Casablanca s’illustre une nouvelle fois comme pionnière en Afrique dans le domaine de la finance durable. Lors de la deuxième édition de la conférence « Scaling up carbon market in Africa », tenue récemment dans la capitale économique du Maroc, une annonce majeure a marqué les esprits : le lancement officiel du Green Assets Cluster, une initiative stratégique portée par Casablanca Finance City Authority (CFCA), en partenariat avec le groupe CDG et le soutien de la GIZ. Cet écosystème naissant entend structurer le marché volontaire du carbone au Maroc, et par-delà, positionner Casablanca comme carrefour continental de l’économie bas carbone.

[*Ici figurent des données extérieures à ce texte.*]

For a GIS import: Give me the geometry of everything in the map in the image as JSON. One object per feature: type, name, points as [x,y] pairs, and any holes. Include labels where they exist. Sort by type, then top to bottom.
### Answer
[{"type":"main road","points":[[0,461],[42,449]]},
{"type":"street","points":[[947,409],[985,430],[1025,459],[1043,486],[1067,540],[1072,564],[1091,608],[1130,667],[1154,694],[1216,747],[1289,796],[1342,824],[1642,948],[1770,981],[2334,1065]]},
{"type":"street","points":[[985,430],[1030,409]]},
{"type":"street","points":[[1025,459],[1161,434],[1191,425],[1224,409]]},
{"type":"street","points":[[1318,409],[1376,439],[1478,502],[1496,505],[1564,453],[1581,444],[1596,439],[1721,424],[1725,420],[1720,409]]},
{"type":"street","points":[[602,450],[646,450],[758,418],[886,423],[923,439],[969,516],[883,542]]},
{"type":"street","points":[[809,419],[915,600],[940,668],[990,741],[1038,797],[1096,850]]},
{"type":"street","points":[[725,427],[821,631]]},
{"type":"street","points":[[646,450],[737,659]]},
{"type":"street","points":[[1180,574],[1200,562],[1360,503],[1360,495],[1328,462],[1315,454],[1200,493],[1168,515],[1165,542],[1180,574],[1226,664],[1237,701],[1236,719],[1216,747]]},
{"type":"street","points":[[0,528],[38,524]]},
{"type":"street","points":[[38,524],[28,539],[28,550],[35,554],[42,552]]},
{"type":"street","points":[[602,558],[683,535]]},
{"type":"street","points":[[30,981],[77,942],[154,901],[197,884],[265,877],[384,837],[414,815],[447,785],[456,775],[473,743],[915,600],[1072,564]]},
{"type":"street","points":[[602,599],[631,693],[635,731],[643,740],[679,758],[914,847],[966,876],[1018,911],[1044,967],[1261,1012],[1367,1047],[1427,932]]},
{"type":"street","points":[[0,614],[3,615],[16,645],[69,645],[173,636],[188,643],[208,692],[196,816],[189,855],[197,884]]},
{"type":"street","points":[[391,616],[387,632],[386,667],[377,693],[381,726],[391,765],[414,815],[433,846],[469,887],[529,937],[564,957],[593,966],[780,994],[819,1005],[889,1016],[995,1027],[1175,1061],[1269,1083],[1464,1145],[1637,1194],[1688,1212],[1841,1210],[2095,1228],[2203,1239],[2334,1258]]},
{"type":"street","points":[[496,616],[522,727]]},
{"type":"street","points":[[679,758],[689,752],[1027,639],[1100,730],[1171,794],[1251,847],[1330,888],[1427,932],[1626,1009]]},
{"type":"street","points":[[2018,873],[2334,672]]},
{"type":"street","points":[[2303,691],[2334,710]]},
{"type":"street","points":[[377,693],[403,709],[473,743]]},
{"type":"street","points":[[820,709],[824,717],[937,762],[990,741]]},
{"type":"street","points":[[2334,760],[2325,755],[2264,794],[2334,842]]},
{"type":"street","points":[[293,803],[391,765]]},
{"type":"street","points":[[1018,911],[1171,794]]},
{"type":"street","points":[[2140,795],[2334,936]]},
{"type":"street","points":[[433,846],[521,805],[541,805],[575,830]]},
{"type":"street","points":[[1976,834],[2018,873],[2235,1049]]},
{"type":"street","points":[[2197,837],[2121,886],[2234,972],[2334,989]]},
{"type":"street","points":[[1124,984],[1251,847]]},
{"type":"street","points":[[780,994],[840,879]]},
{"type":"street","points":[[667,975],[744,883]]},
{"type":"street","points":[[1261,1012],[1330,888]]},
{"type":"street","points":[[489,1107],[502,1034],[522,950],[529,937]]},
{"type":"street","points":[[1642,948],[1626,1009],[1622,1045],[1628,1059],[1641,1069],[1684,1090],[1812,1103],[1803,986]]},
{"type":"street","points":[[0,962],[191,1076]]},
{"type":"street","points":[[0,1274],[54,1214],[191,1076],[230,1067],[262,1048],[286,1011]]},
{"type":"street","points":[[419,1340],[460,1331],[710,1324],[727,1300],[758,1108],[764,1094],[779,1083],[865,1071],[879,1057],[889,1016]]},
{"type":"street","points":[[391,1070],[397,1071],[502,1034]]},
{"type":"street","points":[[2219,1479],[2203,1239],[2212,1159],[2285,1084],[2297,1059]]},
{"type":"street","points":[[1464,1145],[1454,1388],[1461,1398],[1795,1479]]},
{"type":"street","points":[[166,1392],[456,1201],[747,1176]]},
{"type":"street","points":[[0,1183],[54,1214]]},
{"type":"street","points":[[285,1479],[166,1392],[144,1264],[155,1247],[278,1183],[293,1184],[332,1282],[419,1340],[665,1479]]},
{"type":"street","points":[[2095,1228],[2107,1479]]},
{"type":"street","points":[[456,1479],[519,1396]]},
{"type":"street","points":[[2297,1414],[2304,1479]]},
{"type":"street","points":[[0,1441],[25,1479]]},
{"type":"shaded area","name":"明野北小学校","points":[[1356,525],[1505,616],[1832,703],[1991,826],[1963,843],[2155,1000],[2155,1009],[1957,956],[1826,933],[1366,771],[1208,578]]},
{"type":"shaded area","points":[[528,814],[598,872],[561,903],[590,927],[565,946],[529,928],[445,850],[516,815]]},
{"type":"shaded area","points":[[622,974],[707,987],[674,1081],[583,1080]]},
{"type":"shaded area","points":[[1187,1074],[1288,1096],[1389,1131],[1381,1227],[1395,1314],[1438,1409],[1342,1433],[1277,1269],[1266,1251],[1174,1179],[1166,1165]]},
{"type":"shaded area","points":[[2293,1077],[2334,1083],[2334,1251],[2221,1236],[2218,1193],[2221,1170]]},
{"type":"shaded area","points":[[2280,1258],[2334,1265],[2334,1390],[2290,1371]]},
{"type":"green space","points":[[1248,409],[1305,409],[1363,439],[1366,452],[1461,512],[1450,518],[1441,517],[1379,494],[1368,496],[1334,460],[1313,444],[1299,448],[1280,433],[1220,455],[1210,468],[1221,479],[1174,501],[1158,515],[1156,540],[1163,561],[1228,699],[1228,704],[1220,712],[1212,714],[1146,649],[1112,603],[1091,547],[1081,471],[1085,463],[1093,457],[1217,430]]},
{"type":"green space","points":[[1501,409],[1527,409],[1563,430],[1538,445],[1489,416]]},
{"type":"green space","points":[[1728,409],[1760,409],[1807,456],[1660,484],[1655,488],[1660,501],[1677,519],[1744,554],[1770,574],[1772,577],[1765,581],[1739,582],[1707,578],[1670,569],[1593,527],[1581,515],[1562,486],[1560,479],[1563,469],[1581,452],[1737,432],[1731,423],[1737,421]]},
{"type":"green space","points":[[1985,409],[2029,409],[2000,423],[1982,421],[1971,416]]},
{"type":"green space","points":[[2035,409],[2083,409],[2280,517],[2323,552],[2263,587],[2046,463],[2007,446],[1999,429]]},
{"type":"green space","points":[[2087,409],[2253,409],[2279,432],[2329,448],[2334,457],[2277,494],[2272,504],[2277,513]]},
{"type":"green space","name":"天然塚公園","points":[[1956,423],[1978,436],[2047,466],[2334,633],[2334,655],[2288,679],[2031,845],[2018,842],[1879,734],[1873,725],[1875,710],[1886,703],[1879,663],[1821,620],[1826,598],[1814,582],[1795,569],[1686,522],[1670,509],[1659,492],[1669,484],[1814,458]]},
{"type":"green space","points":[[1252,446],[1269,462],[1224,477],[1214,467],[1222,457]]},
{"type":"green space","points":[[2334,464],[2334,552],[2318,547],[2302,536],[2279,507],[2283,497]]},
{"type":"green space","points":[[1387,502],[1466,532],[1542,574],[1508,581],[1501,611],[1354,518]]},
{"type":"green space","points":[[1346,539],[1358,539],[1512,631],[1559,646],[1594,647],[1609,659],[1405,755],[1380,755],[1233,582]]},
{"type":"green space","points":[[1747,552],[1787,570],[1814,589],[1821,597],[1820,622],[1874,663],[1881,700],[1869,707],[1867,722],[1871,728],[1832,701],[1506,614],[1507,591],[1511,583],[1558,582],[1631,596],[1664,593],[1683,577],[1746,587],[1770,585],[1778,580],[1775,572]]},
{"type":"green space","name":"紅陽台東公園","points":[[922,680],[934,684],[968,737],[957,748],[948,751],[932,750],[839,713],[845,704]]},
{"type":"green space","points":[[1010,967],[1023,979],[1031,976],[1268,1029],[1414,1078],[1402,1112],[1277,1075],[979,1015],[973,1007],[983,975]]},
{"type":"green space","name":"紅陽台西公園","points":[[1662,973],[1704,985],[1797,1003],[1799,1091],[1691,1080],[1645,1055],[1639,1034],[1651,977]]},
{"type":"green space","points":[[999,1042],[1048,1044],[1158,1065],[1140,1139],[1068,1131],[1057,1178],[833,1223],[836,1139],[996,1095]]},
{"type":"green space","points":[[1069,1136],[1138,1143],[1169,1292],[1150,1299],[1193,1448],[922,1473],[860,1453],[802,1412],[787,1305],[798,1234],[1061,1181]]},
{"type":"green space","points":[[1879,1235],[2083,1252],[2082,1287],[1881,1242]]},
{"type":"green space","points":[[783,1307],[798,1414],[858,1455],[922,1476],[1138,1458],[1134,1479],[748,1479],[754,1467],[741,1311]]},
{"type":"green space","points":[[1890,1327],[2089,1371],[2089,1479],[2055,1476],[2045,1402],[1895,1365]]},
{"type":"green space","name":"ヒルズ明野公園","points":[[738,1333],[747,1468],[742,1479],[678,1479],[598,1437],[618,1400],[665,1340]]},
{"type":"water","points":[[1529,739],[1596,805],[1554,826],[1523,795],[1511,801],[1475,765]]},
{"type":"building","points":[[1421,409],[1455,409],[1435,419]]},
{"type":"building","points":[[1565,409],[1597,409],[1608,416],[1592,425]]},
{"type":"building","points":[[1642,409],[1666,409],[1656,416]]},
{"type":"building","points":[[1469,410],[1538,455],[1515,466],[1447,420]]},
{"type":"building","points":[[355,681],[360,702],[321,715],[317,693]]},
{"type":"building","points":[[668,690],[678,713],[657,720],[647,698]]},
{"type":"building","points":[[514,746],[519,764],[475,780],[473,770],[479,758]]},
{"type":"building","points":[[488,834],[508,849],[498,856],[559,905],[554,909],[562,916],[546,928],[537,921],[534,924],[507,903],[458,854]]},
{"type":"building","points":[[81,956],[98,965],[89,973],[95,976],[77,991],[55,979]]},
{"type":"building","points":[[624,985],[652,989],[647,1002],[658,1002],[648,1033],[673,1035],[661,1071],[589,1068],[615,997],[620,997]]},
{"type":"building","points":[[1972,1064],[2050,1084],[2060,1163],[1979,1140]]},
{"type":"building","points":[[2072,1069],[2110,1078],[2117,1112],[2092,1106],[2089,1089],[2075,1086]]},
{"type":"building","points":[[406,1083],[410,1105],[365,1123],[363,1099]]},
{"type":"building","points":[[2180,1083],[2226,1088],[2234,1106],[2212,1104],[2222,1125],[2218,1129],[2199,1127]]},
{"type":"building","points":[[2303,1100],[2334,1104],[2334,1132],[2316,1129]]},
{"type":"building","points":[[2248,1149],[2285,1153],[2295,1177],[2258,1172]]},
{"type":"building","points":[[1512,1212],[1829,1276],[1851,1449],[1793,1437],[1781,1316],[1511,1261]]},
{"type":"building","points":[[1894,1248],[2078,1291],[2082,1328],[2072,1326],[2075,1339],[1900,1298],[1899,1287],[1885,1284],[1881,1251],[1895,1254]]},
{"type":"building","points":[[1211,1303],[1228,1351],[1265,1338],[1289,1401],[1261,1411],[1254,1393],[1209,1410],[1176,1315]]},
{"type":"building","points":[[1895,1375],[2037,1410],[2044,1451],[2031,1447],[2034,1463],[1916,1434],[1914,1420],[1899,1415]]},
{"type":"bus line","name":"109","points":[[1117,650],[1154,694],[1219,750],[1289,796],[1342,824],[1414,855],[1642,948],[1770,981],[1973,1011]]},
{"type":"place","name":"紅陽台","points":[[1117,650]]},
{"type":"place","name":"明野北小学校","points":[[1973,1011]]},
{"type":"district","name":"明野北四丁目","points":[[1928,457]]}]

Cette démarche ambitieuse vise à fédérer une diversité d’acteurs nationaux et internationaux, des décideurs publics aux entreprises privées, autour d’une dynamique collective axée sur la décarbonation, le transfert de compétences, et la création d’opportunités concrètes dans la finance verte. Au-delà du simple cadre technique, le projet entend insuffler une vision inclusive et pragmatique pour faire du Royaume un interlocuteur incontournable sur la scène climatique mondiale.
Pour Saïd Ibrahimi, directeur général de CFCA, le Green Assets Cluster représente bien plus qu’un outil financier. Il s’agit d’un levier structurant pour accompagner les engagements pris par le Maroc dans le cadre de l’Accord de Paris, mais aussi pour ouvrir de nouvelles perspectives de croissance en harmonie avec l’agenda climatique mondial. Il a affirmé que CFC aspire à devenir la plateforme de référence pour l’économie du carbone sur le continent, en misant sur des synergies sud-sud et en favorisant l’émergence de nouveaux segments économiques tournés vers le climat.
Cette dynamique bénéficie du soutien du groupe CDG, acteur public majeur du financement au Maroc. Son directeur général, Khalid Safir, a souligné que le marché volontaire du carbone doit évoluer vers un modèle intégré, crédible et équitable, à même de générer des flux financiers destinés à des domaines essentiels tels que la transition énergétique, l’agriculture durable ou encore la reforestation. Il a rappelé que la CDG se positionne en acteur mobilisateur, capable de coordonner les efforts des différents partenaires autour d’une vision commune, en cohérence avec les contributions nationales déterminées (CDN) et les exigences de l’article 6 de l’Accord de Paris, ainsi que du mécanisme international CORSIA.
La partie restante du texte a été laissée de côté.